▶ _EXERCISE DIRECTIONS_:
Please output the entries below from the line that contains "micrograph of neoplastic" through the final line, reproduced exactly and alone.

*** Begin section ***

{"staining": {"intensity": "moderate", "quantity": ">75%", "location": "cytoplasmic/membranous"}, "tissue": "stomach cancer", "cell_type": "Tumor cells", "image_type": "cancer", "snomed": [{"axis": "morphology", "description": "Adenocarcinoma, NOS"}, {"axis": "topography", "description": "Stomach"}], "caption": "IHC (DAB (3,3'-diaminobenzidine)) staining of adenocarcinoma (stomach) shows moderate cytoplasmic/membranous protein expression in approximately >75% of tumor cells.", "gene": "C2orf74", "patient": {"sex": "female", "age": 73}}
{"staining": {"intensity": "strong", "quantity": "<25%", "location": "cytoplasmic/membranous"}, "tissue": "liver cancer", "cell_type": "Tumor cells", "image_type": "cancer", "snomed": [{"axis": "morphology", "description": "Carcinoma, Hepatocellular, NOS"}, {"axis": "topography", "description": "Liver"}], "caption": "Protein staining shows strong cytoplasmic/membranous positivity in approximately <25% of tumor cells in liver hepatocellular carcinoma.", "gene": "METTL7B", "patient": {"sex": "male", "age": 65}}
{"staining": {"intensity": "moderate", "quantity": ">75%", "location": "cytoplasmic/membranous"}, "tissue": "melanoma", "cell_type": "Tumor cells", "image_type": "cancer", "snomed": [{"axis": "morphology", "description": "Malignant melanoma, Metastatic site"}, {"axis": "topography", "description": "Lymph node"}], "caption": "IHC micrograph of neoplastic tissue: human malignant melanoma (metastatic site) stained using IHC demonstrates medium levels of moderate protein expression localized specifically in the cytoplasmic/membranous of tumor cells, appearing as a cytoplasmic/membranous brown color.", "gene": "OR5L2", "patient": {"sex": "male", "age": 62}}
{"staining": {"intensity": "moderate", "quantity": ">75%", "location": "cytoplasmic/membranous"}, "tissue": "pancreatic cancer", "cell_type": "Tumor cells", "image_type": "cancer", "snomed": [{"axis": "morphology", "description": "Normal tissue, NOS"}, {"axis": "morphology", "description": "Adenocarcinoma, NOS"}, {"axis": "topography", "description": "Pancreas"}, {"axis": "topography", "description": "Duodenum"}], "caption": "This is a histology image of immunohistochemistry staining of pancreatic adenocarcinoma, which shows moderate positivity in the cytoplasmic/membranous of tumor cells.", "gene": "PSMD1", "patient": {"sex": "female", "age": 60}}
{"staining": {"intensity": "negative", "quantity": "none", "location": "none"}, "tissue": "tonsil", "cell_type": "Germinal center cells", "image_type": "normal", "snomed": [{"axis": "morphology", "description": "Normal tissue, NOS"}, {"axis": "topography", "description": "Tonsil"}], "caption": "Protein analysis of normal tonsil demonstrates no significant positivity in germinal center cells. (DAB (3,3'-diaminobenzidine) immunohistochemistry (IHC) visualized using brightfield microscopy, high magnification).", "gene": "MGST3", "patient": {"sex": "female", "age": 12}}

*** End section ***

▶ _RESPONSE AREA_:
{"staining": {"intensity": "moderate", "quantity": ">75%", "location": "cytoplasmic/membranous"}, "tissue": "melanoma", "cell_type": "Tumor cells", "image_type": "cancer", "snomed": [{"axis": "morphology", "description": "Malignant melanoma, Metastatic site"}, {"axis": "topography", "description": "Lymph node"}], "caption": "IHC micrograph of neoplastic tissue: human malignant melanoma (metastatic site) stained using IHC demonstrates medium levels of moderate protein expression localized specifically in the cytoplasmic/membranous of tumor cells, appearing as a cytoplasmic/membranous brown color.", "gene": "OR5L2", "patient": {"sex": "male", "age": 62}}
{"staining": {"intensity": "moderate", "quantity": ">75%", "location": "cytoplasmic/membranous"}, "tissue": "pancreatic cancer", "cell_type": "Tumor cells", "image_type": "cancer", "snomed": [{"axis": "morphology", "description": "Normal tissue, NOS"}, {"axis": "morphology", "description": "Adenocarcinoma, NOS"}, {"axis": "topography", "description": "Pancreas"}, {"axis": "topography", "description": "Duodenum"}], "caption": "This is a histology image of immunohistochemistry staining of pancreatic adenocarcinoma, which shows moderate positivity in the cytoplasmic/membranous of tumor cells.", "gene": "PSMD1", "patient": {"sex": "female", "age": 60}}
{"staining": {"intensity": "negative", "quantity": "none", "location": "none"}, "tissue": "tonsil", "cell_type": "Germinal center cells", "image_type": "normal", "snomed": [{"axis": "morphology", "description": "Normal tissue, NOS"}, {"axis": "topography", "description": "Tonsil"}], "caption": "Protein analysis of normal tonsil demonstrates no significant positivity in germinal center cells. (DAB (3,3'-diaminobenzidine) immunohistochemistry (IHC) visualized using brightfield microscopy, high magnification).", "gene": "MGST3", "patient": {"sex": "female", "age": 12}}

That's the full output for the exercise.